Repeat word for word the part of the article on the Cleveland Indians' fitness program that begins at the words "By Geoff Baker, Toronto" and stops after the words "him last May.".

**Passage provided**:
#####
By Geoff Baker, Toronto Star Sports Reporter
as published in THE TORONTO STAR, March 6, 2000

Toronto has played its part in helping the Cleveland Indians stay on top. A fitness program developed by a company here helped Indians regulars Jim Thome, Sandy Alomar and Travis Fryman come off the disabled list last year and win a fifth straight division title.

"Any time you can do something new to help yourself, you're going to try it,'' first baseman Thome said before yesterday's game against the Blue Jays. Thome used equipment and techniques developed by STOTT PILATES on Yonge Street in Toronto to rebound from painful back spasms that sidelined him last May.

It was Indians conditioning coach Fernando Montes who first became interested in the company's STOTT PILATES program, which concentrates on stretching and developing the abdominal area.

Montes had met representatives the company trained in Cleveland. He later travelled to the company's offices here and bought equipment the team now uses at Jacobs Field.
#####
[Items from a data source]
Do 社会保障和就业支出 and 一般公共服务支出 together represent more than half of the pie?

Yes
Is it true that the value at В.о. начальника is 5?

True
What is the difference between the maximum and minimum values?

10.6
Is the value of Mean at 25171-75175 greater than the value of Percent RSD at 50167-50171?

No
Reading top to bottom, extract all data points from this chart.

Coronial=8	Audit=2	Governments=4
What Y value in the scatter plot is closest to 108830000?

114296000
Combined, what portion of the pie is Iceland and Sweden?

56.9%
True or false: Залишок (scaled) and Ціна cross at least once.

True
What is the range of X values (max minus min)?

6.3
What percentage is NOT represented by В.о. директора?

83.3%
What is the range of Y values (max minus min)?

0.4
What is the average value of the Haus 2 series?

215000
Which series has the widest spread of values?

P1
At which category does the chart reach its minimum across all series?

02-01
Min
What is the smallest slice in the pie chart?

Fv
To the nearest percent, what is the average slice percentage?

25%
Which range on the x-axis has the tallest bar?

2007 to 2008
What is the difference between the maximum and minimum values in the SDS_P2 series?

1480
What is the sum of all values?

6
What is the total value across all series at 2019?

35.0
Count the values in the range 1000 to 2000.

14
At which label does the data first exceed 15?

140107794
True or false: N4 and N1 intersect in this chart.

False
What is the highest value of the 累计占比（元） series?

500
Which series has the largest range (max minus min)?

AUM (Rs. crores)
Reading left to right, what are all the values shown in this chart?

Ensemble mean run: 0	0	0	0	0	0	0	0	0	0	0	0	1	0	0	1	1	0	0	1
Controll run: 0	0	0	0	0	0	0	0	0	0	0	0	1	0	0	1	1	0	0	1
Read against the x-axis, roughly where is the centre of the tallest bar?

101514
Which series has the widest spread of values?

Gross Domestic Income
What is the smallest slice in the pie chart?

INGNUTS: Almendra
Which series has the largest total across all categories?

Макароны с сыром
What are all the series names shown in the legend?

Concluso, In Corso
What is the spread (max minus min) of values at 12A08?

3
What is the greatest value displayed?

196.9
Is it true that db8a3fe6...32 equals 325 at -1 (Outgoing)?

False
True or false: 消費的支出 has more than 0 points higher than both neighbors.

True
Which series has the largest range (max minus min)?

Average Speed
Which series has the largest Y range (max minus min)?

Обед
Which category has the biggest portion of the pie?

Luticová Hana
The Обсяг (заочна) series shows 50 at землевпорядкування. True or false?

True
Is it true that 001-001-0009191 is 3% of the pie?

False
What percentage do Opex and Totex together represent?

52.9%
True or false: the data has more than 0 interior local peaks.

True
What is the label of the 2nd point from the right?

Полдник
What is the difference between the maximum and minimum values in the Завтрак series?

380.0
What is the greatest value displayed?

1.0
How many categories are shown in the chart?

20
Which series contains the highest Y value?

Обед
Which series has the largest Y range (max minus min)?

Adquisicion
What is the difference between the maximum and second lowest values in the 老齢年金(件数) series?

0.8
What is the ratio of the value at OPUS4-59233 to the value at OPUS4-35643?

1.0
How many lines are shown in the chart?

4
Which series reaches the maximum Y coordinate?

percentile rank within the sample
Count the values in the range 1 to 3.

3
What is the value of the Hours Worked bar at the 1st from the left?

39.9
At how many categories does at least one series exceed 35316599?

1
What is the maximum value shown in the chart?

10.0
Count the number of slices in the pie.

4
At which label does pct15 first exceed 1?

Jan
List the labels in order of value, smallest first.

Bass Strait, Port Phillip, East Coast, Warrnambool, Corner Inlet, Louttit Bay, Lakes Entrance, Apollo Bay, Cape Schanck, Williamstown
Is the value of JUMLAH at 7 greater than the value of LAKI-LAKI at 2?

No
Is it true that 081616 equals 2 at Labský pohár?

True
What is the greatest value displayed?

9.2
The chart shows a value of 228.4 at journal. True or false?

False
#####
**Solution to the problem**:
By Geoff Baker, Toronto Star Sports Reporter
as published in THE TORONTO STAR, March 6, 2000

Toronto has played its part in helping the Cleveland Indians stay on top. A fitness program developed by a company here helped Indians regulars Jim Thome, Sandy Alomar and Travis Fryman come off the disabled list last year and win a fifth straight division title.

"Any time you can do something new to help yourself, you're going to try it,'' first baseman Thome said before yesterday's game against the Blue Jays. Thome used equipment and techniques developed by STOTT PILATES on Yonge Street in Toronto to rebound from painful back spasms that sidelined him last May.